### Exercises:
1. In the dating advice passage, what decides how a relationship turns out?
2. Continue the dating advice passage from its last sentence.

### Source passage:
★ ★ ★ ★

That’s why you should keep your mind open with your new dates. You get to know them and assess them over time whether they’re the right partner for you. If they are not, they can jog on.

7. A relationship’s outcome is a matter of compatibility; inherent worth is irrelevant

When a relationship ends, people often blame themselves and internalise the idea that they’re unworthy of love. But it can’t be further from the truth.

Two people can be wonderful as individuals but horrible as a couple — it’s because you’re not compatible with each other and better off with other people.

Your worth is intact — the value you embody and can offer the world doesn’t disappear just because one person out of billions can’t appreciate it.

8. People don’t love you for the emotional energy you put into the relationship; they love you for who you are

When you date someone who’s a bit more distant and unattached than you are, it’s natural to feel anxious and put more of yourself into the relationship, hoping to make it work.

But remember that if someone doesn’t see you and appreciate you for who you are, no matter how much care and love you show them, it won’t make them act the same way towards you.

★ ★ ★ ★

### Records supplied:
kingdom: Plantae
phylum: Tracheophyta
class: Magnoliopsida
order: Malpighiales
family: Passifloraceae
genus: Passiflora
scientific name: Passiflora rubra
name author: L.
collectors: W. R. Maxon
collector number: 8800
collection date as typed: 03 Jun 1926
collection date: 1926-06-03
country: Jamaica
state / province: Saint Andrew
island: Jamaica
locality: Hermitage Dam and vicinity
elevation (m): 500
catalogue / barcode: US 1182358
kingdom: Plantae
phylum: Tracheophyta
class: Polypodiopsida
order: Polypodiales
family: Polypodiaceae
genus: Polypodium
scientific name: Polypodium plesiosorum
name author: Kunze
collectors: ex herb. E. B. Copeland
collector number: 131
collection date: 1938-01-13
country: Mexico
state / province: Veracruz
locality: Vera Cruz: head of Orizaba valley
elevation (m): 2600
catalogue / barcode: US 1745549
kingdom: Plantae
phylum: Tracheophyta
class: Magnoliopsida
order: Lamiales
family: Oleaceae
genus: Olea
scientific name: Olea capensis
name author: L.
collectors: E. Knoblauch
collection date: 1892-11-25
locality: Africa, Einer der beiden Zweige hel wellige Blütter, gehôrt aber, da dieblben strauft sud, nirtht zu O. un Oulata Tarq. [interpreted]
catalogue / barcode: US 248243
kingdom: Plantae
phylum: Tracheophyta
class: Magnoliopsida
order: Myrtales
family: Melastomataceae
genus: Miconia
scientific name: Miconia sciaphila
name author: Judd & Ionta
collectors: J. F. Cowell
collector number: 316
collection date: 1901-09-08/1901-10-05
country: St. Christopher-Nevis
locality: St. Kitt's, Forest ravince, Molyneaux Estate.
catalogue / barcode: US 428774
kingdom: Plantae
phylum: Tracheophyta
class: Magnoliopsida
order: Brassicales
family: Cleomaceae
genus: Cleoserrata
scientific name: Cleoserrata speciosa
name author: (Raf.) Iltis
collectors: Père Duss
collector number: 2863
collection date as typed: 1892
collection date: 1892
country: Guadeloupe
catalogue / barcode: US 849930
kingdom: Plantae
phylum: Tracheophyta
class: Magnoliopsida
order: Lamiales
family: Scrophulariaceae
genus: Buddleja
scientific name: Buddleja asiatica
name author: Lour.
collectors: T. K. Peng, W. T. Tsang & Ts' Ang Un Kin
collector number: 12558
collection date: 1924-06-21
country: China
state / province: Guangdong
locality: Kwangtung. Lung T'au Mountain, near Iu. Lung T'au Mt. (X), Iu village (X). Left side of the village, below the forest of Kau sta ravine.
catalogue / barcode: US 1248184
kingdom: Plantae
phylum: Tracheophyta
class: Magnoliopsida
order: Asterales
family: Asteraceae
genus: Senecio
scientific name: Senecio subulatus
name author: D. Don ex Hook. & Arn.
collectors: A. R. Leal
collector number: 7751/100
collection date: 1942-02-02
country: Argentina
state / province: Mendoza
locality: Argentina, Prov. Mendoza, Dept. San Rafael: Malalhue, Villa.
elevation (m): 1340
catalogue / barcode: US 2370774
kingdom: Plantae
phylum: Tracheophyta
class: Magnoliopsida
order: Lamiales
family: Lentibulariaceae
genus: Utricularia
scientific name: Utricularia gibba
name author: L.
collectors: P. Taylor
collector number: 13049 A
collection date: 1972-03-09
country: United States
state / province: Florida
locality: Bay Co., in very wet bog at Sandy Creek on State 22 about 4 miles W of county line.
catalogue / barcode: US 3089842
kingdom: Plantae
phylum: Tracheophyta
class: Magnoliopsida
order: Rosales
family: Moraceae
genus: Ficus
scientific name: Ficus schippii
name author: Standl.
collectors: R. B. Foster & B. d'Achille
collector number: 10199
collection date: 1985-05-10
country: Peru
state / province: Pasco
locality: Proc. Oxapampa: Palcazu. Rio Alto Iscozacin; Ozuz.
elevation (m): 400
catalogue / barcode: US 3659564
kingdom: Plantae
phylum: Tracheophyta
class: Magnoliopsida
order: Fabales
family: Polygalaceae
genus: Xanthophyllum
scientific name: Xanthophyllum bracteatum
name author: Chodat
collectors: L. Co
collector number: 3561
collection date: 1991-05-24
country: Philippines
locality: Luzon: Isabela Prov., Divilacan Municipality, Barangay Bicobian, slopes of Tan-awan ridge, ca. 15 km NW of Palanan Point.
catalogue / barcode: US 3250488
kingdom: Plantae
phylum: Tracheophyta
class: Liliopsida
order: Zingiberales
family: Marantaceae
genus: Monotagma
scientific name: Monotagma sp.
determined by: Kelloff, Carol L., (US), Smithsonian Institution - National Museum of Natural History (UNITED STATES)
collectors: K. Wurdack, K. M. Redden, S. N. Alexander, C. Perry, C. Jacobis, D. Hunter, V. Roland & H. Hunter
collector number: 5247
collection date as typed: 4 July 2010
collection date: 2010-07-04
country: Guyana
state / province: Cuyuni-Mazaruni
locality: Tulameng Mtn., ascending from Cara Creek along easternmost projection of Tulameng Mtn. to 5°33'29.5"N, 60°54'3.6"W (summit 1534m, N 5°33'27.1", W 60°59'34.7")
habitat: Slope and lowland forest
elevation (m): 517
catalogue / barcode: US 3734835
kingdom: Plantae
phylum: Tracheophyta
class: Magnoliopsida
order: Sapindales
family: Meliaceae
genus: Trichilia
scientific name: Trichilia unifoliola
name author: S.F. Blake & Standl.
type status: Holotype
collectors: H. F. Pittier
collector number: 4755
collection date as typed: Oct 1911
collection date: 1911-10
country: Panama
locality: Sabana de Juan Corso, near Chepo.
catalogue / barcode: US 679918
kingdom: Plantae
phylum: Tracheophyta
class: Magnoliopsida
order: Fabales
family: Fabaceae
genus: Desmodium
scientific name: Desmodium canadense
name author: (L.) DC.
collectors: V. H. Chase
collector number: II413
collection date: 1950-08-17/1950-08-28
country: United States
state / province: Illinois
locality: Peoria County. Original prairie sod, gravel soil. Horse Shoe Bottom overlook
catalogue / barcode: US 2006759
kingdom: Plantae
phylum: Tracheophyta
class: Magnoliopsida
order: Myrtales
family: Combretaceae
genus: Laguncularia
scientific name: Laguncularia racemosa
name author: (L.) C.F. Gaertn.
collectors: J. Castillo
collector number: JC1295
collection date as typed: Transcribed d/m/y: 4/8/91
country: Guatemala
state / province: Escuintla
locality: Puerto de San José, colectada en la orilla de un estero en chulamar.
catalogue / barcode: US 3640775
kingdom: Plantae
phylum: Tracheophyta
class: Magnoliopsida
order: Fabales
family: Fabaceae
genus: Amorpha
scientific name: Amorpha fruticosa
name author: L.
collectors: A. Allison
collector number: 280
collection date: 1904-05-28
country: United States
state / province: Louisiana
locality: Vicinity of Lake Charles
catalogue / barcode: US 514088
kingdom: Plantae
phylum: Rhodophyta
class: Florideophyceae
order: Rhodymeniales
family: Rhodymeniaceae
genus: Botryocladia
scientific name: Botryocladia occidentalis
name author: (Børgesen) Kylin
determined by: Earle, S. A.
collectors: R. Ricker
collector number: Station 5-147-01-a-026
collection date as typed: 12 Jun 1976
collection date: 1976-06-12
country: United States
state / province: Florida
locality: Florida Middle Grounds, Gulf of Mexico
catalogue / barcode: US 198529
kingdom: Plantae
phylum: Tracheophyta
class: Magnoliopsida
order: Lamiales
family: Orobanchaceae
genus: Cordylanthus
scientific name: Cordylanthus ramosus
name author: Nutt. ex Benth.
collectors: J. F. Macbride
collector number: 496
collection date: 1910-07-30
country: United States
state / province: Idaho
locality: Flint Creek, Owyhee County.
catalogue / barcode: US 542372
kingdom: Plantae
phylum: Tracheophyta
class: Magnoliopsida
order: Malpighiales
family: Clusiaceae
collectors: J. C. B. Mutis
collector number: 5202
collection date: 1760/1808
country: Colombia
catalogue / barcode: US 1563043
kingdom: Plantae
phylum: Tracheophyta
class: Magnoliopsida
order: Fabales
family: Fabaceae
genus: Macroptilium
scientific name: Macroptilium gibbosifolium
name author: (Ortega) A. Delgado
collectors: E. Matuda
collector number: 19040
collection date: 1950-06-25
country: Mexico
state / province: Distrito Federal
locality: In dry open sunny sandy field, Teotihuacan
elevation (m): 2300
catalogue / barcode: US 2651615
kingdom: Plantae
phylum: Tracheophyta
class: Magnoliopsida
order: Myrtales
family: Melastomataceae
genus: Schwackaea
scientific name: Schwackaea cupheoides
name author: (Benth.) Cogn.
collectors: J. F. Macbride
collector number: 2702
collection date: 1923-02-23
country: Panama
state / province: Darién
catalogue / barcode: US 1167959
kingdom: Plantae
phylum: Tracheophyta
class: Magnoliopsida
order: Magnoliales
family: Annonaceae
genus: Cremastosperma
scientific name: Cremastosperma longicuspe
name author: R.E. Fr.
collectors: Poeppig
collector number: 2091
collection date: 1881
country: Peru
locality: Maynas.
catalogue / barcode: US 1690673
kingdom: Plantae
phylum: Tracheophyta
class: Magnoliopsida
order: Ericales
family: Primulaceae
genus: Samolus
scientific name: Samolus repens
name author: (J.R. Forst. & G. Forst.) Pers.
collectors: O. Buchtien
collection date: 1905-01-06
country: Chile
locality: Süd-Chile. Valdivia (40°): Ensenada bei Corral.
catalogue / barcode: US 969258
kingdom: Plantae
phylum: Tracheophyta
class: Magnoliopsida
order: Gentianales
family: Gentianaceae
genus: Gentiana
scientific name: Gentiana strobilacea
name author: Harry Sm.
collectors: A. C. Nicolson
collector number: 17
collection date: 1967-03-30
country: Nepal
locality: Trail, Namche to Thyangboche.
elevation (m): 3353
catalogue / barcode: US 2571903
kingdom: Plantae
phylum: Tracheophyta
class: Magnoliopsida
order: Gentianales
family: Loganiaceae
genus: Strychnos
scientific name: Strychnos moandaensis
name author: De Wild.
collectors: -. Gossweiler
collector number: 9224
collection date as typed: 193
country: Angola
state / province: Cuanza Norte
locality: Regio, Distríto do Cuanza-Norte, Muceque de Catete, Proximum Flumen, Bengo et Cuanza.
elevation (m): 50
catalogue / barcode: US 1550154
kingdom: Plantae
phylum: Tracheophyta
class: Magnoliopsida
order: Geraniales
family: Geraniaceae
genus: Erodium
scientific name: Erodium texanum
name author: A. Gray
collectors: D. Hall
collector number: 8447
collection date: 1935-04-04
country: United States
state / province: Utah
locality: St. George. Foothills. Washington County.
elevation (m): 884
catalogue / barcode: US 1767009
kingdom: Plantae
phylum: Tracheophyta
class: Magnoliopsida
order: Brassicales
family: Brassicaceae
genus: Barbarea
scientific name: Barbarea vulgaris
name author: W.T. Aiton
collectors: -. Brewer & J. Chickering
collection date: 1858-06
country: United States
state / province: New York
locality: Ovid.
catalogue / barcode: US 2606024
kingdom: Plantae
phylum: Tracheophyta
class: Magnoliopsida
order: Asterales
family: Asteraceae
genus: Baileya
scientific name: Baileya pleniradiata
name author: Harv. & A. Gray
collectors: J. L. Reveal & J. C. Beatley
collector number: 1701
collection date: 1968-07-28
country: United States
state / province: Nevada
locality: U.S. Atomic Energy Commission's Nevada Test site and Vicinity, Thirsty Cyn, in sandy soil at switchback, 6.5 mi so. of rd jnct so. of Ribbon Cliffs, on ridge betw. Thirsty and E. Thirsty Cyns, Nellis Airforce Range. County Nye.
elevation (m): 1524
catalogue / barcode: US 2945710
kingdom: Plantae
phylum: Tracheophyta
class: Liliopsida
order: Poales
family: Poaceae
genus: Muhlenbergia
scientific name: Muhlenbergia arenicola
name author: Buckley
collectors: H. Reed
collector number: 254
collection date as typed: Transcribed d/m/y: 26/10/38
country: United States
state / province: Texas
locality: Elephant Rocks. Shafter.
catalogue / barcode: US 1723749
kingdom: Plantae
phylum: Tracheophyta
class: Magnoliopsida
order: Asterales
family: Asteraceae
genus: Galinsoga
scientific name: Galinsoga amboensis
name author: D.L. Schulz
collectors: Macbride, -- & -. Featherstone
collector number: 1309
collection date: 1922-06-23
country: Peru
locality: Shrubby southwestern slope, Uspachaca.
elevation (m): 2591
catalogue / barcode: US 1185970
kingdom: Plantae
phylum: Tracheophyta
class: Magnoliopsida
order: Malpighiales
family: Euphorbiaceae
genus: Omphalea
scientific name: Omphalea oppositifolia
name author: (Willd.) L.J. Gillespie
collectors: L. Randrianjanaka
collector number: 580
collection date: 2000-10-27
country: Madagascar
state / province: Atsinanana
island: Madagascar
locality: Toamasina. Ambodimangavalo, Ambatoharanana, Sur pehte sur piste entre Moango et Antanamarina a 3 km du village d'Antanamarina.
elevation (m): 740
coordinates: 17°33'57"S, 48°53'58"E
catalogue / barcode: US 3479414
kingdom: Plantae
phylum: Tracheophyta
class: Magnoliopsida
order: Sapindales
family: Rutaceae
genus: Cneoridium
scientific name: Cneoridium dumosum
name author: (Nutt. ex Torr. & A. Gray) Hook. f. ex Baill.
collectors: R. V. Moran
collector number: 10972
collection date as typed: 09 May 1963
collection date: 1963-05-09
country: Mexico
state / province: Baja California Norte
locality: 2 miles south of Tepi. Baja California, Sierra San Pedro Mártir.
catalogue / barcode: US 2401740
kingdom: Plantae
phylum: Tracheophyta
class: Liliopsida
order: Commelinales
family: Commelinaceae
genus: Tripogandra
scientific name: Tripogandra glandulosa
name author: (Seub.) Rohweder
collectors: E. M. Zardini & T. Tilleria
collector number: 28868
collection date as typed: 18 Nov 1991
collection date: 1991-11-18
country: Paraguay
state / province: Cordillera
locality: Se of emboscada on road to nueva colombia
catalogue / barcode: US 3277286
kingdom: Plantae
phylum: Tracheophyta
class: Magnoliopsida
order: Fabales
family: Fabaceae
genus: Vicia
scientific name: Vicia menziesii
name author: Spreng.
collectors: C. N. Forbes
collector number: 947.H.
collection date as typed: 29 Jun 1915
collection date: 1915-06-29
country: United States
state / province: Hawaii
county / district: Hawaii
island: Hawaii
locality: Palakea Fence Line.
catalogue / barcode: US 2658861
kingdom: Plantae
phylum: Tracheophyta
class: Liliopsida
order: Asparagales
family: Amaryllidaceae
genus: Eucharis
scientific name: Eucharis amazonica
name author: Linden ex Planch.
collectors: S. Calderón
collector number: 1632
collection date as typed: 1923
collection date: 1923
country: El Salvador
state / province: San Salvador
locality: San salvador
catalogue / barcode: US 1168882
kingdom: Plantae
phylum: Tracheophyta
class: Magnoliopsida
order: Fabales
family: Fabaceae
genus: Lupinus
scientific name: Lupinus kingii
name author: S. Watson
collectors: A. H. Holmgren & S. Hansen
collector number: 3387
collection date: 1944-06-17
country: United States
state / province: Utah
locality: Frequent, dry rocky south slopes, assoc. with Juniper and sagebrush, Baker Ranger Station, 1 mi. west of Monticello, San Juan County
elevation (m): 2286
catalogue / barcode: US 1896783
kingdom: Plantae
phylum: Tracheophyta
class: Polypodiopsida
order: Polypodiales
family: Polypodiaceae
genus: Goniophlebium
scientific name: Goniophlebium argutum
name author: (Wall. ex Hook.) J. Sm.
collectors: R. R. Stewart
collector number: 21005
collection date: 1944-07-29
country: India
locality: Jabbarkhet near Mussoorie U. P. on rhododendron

★ ★ ★ ★

### Expected responses:
1. Compatibility decides it; inherent worth is irrelevant.

2.
They love you and choose you because they decide so in their own time — just like you do other people. Don’t waste your energy and time on those who are incapable of treasuring you.

9. Respect is earned. Love is given — but only after respect has been earned

I used to think respect is given and love is earned, and it caused me to chase unavailable people and sell myself short, not knowing why I was mistreated.

Now I understand that the opposite works much better. It means 3 things:

  • Have strong boundaries — earn your own respect and teach people how to treat you.

  • Never fight for anyone’s interest or love — you’re already worthy of it, and loving someone is a choice.

  • Progress a relationship romantically only after you know there’s mutual respect — no healthy relationship can exist without respect.

Learning to set boundaries and build respect in relationships changed my life. I went from being anxiously single to happily committed, thanks to the trust and confidence I successfully instilled within myself in the process.

Looking back on the years I was single, dating definitely brought me way more anxiety and heartbreak than fun. It didn’t have to be that way if only I had learned to love myself and had more insight into how romantic relationships work, especially in the early days of dating.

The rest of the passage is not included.